Goal of the exercise
Pick up the RStudio and R Markdown text after its final sentence and keep writing it.
--- start Text section ---
In addition to ordinary text and Markdown information, R Markdown documents can include pieces of executable R code. R code needs to be surrounded by a code fence that identifies the text inside the fence as R code, and in some cases provides additional information about how it should be executed. This might sound complicated, but is easy to see in a real R Markdown file.

Example 10.4 Creating an R Markdown file

To create our first R Markdown file:

  1. Select File > New File > R Markdown from the menu.
    • You will see a dialog box that looks like this:
      New R Markdown file
  2. The default options are fine, so select OK. RStudio will create an example R Markdown file that you can use as a template. It will look something like this:
    R Mardown example file
  3. Save the file.

You can see that the R Markdown document is a mix of text, formatting information, and small pieces of R code.

You can run the R code in an R Markdown document in one of two ways. First, you can run and display results for individual chunks of code. A chunk is a few lines of R code surrounded by a “code fence” that serves to distinguish R code from ordinary text.

Example 10.5 Running code chunks

To run a code chunk in our R Markdown file:

  1. Go to the code chunk that looks like this:
    An example code chunk
  2. Press the Run current chunk button.

As you can see, the code in the chunk will run and the results will be displayed below:
Code chunk with output

You can also press the Knit button to knit the entire R Markdown file into an HTML, Word, or PDF document that includes both the text and the R results.

Example 10.6 Knitting an R Markdown document

To knit the entire document into a web page:

  1. Press the Knit button.

It will take a few moments to process the file, and then the web page (HTML file) will open in a browser. Read the document and compare it to the original R Markdown file to get an idea of the capabilities of R Markdown.

By default, R Markdown files usually knit to HTML, but we can knit to other file formats including Word and PDF. We will stick to HTML in this course.

R Markdown resources

R Markdown is as simple or as complicated as you want to make it. A plain text file with a few lines of content is a valid R Markdown file even if it contains no R code. You can knit it, and R will produce a valid web page or other document for you.

If you want to try something new in R Markdown, or have forgotten how to do something, the most useful resource is the one-page R Markdown Cheat sheet. It is available directly in RStudio, or at https://github.com/rstudio/cheatsheets/raw/main/rmarkdown-2.0.pdf. You can also just search for “r markdown cheatsheet”.

10.1.4 Other RStudio features

RStudio has many other features, most of which we will not use. But I would like to highlight a few that may seem useful.
--- end Text section ---
--- start Data provided ---
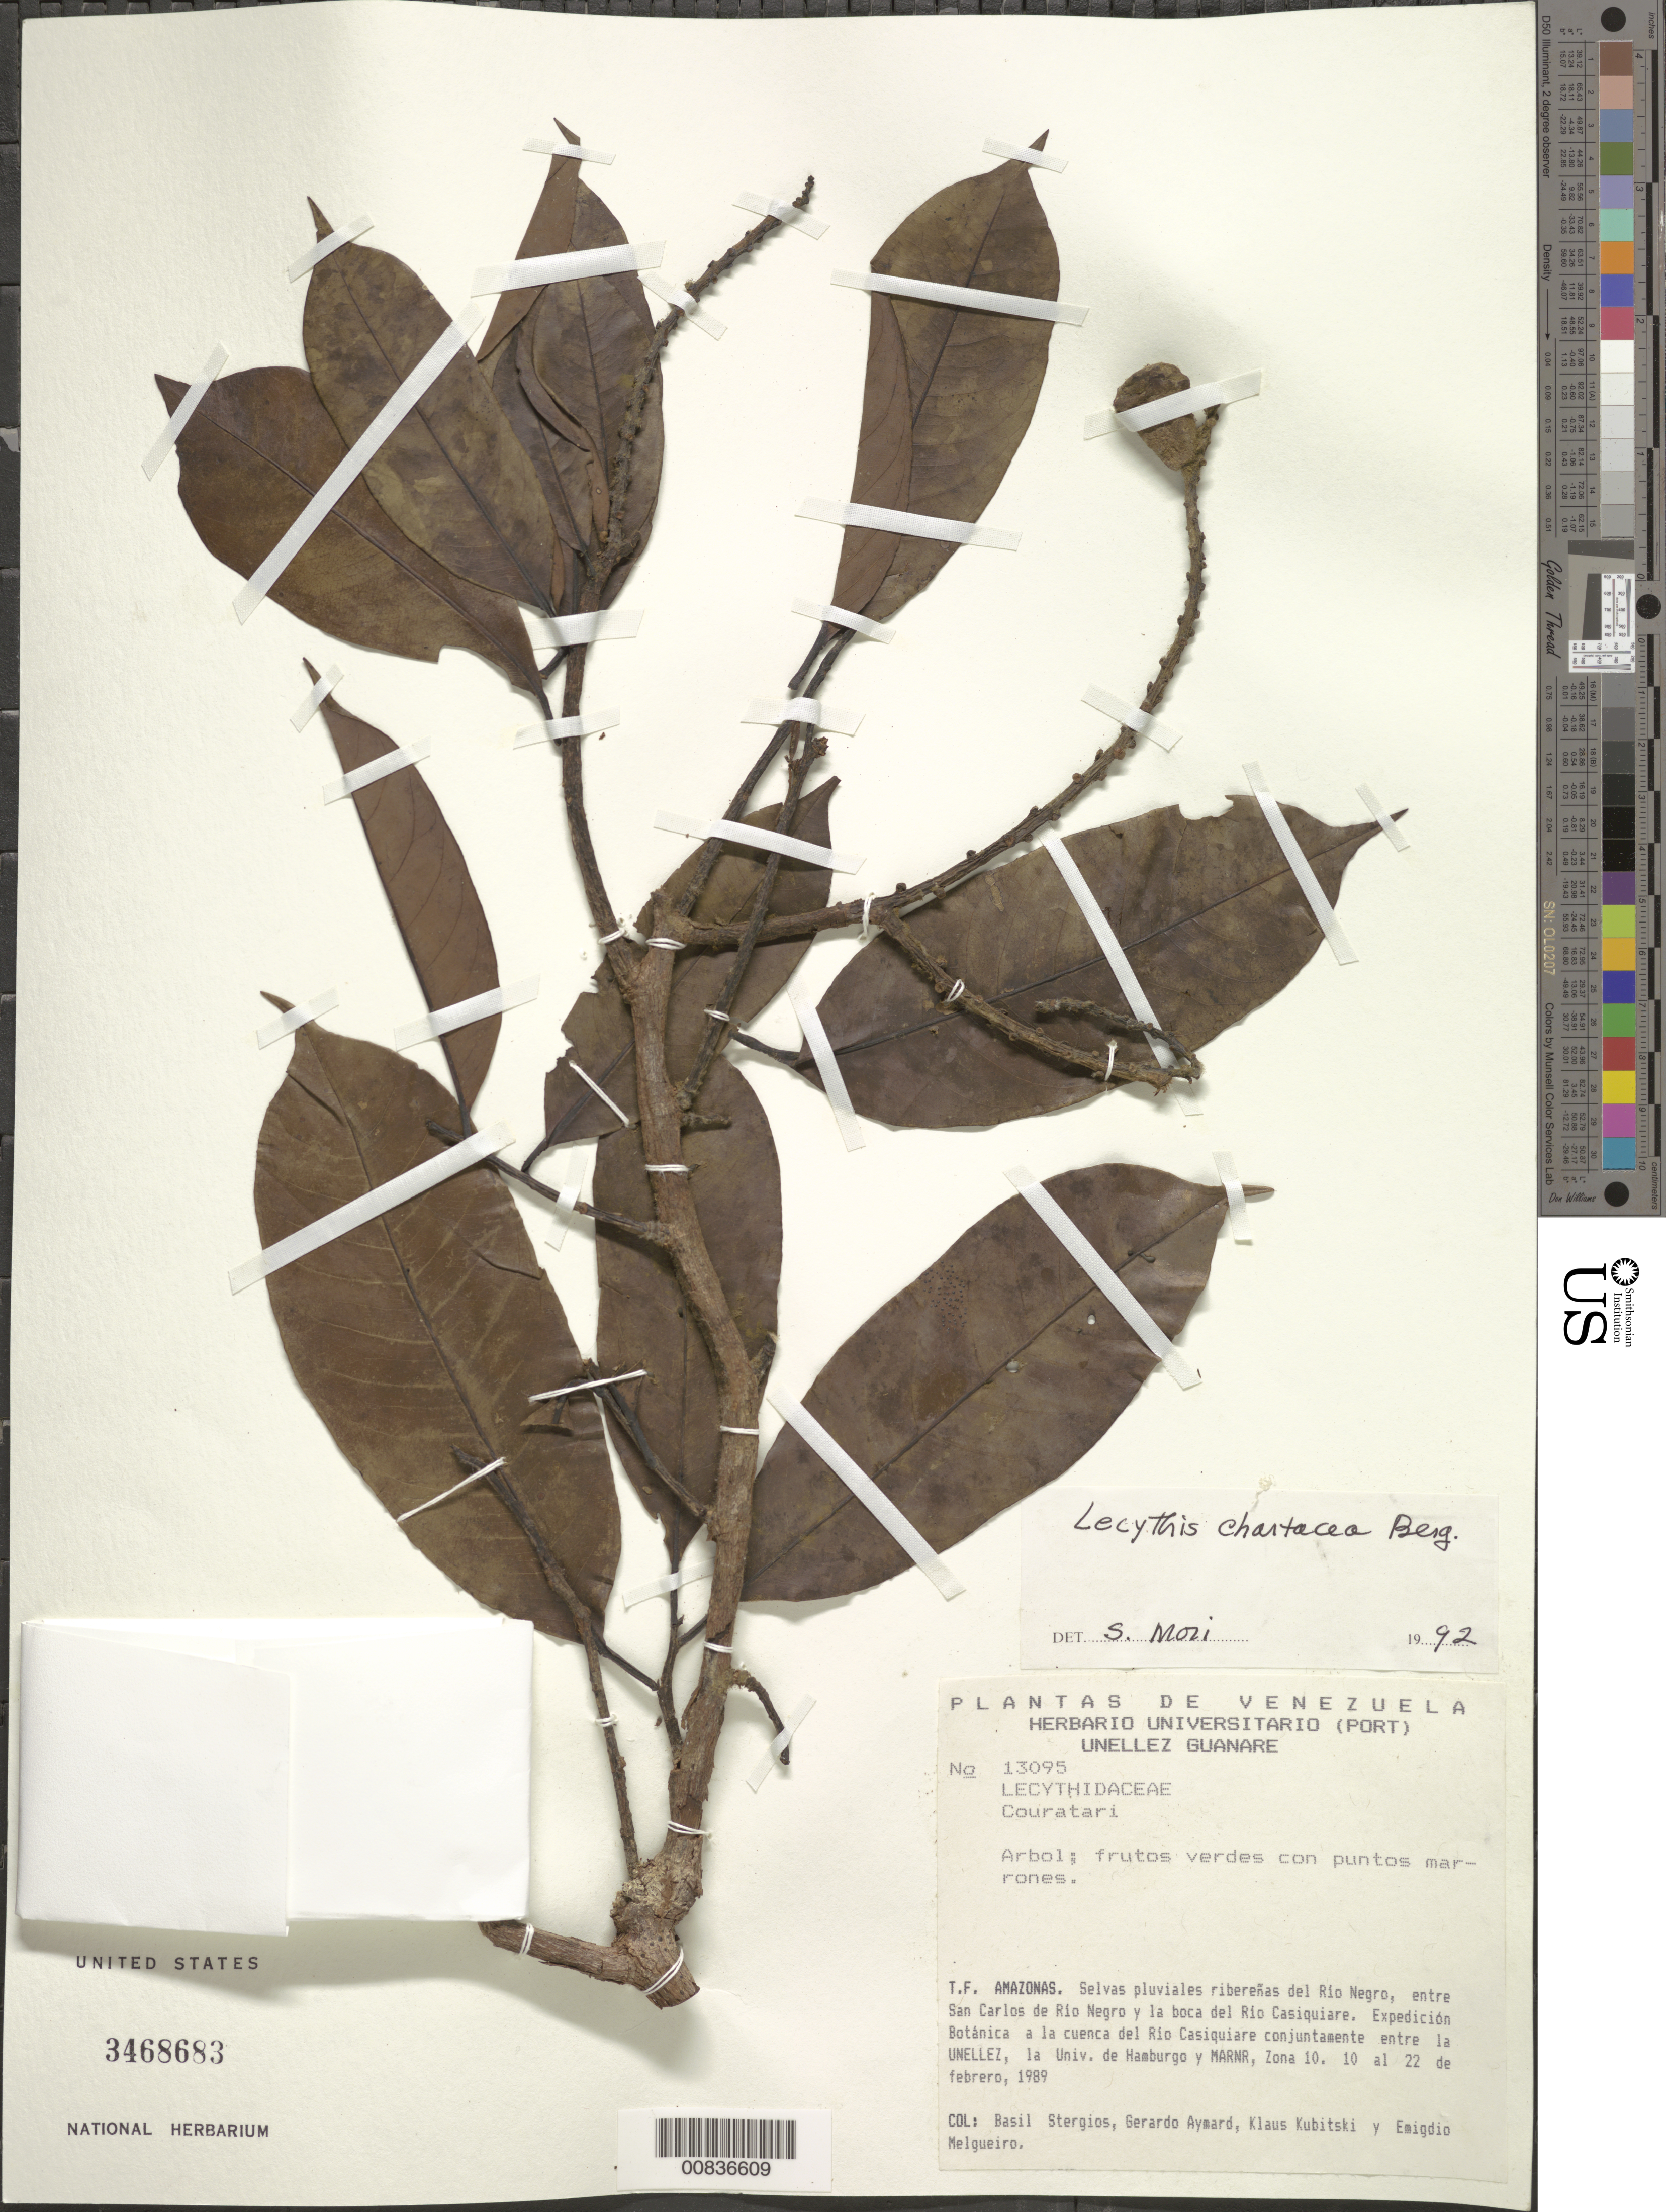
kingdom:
--- end Data provided ---
Response to this task
In the lower right window:

  • The Files tab gives you easy access to files in the current active folder.
  • The Plots tab will display plots, when you create them.
  • The Packages tab is useful for managing packages (more on them later)
  • The Help tab allows you to access R’s help system.

In the upper right window:

  • The Environment tab allows you to view all currently-defined variables and their values.
  • The History tab shows the command history.

In the menu:

  • You can select Session > Restart R to clear the memory and restart the current R session.

Never save your workspace

I would also like to highlight a “feature” that is not at all useful and should be avoided. When you close R or RStudio, you will often get a warning message that looks something like this: Save workspace dialog box

If you choose “Save”, R will save the current state of its memory and re-load it next time you start R. This may seem like it would be helpful, but it is actually bad. We care about reproducibility, so we want R to do exactly the same thing every time we use it. We do not want R’s actions to depend on something we did a few days ago. So NEVER CHOOSE “Save” HERE.

10.2 The R language

Next, we will learn some basic features of the R language. Learning a programming language is a lot like learning a regular language: learning the rules can be helpful, but it is also important to learn by doing.

Each of the subsections in this section goes through a particular element of the R language. As you go through each subsection, my recommendation is to:

  • Try out all of the examples.
  • If you aren’t sure exactly how something works, modify the example to see what happens. Keep doing this until you understand.
  • Once you understand something, move on to the next subsection.

Open RStudio and go to the console window.

10.2.1 Comments

In programming, a comment is a piece of code that is ignored by the program that interprets the code. Comments in R are marked by the # character.

Example 10.7 Comments

If you run the following code:

# This is a comment. R ignores everything on this line
# print("This is also a comment. R will not print this.")
print("R will print this, including the #") # but it won't print this

You will get the result:

## [1] "R will print this, including the #"

Note that R treats the # inside of the quotes as a normal character.

Programmers use comments to explain to future users (including themselves) what the code is supposed to be doing.

10.2.2 Expressions

An expression is any piece of R code that can be evaluated on its own. For example:

  • Any text, numerical or logical constant: "Hello world", 105, 1.34, or TRUE.
  • Any complete formula built from functions and arithmetic operators: log(10) or 2+2

An expression needs to be complete, for example ln( is not an expression, nor is 2+.

Every valid R expression returns a value, also called an object. For example:

  • The expression "Hello world" returns the text string “Hello world”
  • The expression 2+2returns the number 4.

An object can be a number, a text string, a date, or a logical value, just like in Excel. Objects can also be much more complex.

In addition, some expressions cause a side effect. For example, executing an expression may cause R to:

  • Display something on your screen.
  • Create or modify a file on your computer.
  • Create or modify an object in R’s memory.

For example, the expression print("Hello world") returns the value “Hello world” and (as a side effect) causes “Hello world” to be displayed on your screen.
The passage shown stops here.